Был родным отцом, а был и бессердечным отчимом. И всё это зависело от многого — и во мне, и в окружении.
Сколько раз я, как и многие другие актёры, собиралась уходить из театра. А потом с ужасом осознавала, что моя минутная слабость могла сломать мне жизнь.
Иногда я воспринимала театр как коварного мужчину — зовёт, манит, обещает золотые горы, а приблизишься к нему слишком близко — отворачивается, бросает, вычёркивает из своей биографии.
Потом понимала, что театр, как существо, — ни в чём не виноват. Его начинка — люди, они его делают таким или иным. Встречается на одном этапе творчества тебе человек порядочный, культурный, глубокий — интересный, одним словом — и ты находишься в состоянии счастья. Если такой человек режиссёр, который с тобой ставит спектакль — тогда это состояние творческого полёта, желание всех любить, со всеми делиться своим счастьем.

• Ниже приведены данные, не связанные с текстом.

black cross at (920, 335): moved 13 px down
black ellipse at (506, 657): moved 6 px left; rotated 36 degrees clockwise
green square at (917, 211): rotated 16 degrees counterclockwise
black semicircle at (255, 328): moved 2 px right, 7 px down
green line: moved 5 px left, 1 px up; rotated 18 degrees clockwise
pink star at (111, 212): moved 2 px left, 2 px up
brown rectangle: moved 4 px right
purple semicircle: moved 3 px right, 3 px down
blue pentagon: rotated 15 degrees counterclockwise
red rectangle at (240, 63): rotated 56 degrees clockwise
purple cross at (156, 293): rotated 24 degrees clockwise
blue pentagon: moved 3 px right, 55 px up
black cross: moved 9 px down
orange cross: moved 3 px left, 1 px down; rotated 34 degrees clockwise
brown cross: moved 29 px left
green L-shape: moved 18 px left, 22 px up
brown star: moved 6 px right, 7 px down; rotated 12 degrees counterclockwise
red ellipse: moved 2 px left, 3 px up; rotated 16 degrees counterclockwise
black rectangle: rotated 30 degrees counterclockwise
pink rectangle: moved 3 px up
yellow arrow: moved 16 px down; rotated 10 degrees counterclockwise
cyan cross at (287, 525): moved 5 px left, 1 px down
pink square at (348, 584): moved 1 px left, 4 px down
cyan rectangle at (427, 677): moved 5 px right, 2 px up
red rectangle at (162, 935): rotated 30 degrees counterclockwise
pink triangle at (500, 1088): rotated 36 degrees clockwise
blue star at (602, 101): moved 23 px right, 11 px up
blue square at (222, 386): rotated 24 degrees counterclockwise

Я разбалована любовью и вниманием режиссёров и могу полноценно творить только в любви, в том числе в любви к роли, к пьесе, к окружению. Если этого не вижу (а бывало и такое), если режиссёр самодур, выскочка, бездарь, а пьеса откровенно плохая или роль неинтересная или надуманная — у меня ничего не получится, я даже могу сильно заболеть, в прямом смысле этого слова — садится иммунитет, как будто мозг даёт команду всем органам и системам на время выключиться. Я понимаю, что толку не будет и принимаю решение распрощаться с режиссёром или с материалом. Это тоже крайне трудно, но необходимо. В состоянии насилия над собой я могу просто умереть. Вообще актёры часто путём насилия репетируют и играют некоторые роли. Ведь если режиссёр актёру не нравится, если они не единомышленники, если роль не по сердцу, а пьесой нечего сказать зрителю — это прямой акт насилия творческого человека.
Можно ли быть счастливым, играя роль, которую, мягко говоря, не понимаешь, а грубо говоря, ненавидишь? Не образ, нет, а роль.
Разве может художник, сидя перед холстом, ненавидеть и этот холст, и краски, и то, что изображает на нём? Что может получиться из этого? Ничего. А может и получится, если это на заказ, но без любви, но кому это нужно? Это халтура.
А когда актёр в пьесе или в роли то, чем он хочет поделиться с окружающими, оно ему понятно и созвучно с его миром, да если при этом у него ещё и палитра красок для этого есть, именно для этого... тогда возникает Любовь. А в Любви и из Любви рождается всё хорошее, прекрасное.